US 12,438,943 B2
System and method for offloading preprocessing of machine learning data to remote storage
Debojyoti Dutta, San Jose, CA (US); Johnu George, Bangalore (IN); Manosiz Bhattacharyya, San Jose, CA (US); and Roger Liao, San Jose, CA (US)
Assigned to Nutanix, Inc., San Jose, CA (US)
Filed by Nutanix, Inc., San Jose, CA (US)
Filed on Nov. 4, 2022, as Appl. No. 17/981,077.
Claims priority of application No. 202141052691 (IN), filed on Nov. 17, 2021.
Prior Publication US 2023/0156083 A1, May 18, 2023
Int. Cl. H04L 67/1097 (2022.01); G06F 9/455 (2018.01)

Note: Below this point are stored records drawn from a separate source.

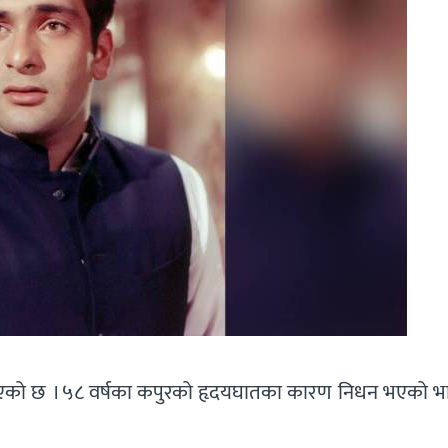
भएको छ । ५८ वर्षका कपुरको हृदयघातका कारण निधन भएको भ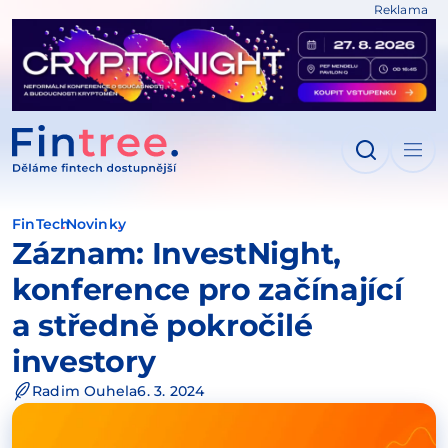
Reklama
IT NA OBSAH
FinTech
Novinky
Záznam: InvestNight,
konference pro začínající
a středně pokročilé
investory
Radim Ouhela
6. 3. 2024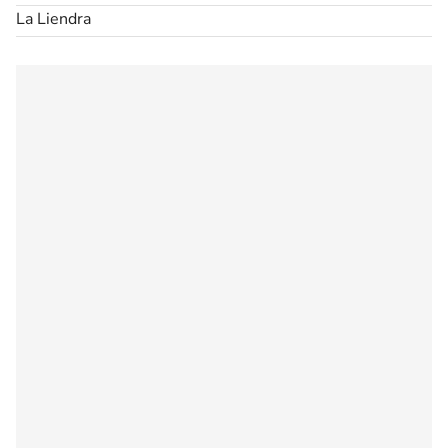
La Liendra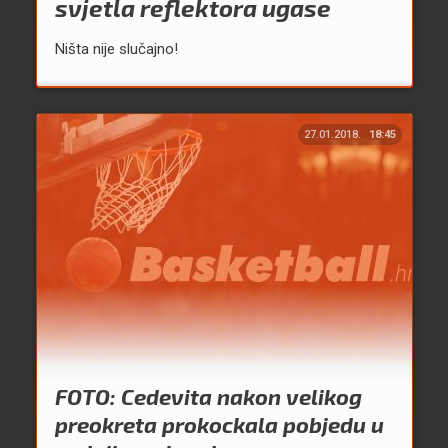
svjetla reflektora ugase
Ništa nije slučajno!
27.01.2018.
18:45
FOTO: Cedevita nakon velikog
preokreta prokockala pobjedu u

CPC H04L 67/1097 (2013.01) [G06F 9/45533 (2013.01)] 23 Claims
OG exemplary drawing
 
1. An apparatus comprising a processor and a memory, wherein the memory includes programmed instructions that, when executed by the processor, cause the apparatus to:
assign, by a resource scheduler, a first virtualized compute resource to a storage node of an object store on a first cloud, the storage node including a virtualized storage resource, wherein unstructured data is stored in the storage node;
preprocess, by the first virtualized compute resource of the storage node, at the storage node on the first cloud, the unstructured data stored in the storage node to generate preprocessed data;
transfer, via a public network, the preprocessed data generated by the first virtualized compute resource of the storage node to a compute node on a client system separate from the first cloud; and
assign, by the resource scheduler, a second virtualized compute resource to the compute node of the client system, wherein the second compute resource trains a machine learning (ML) model using the preprocessed data.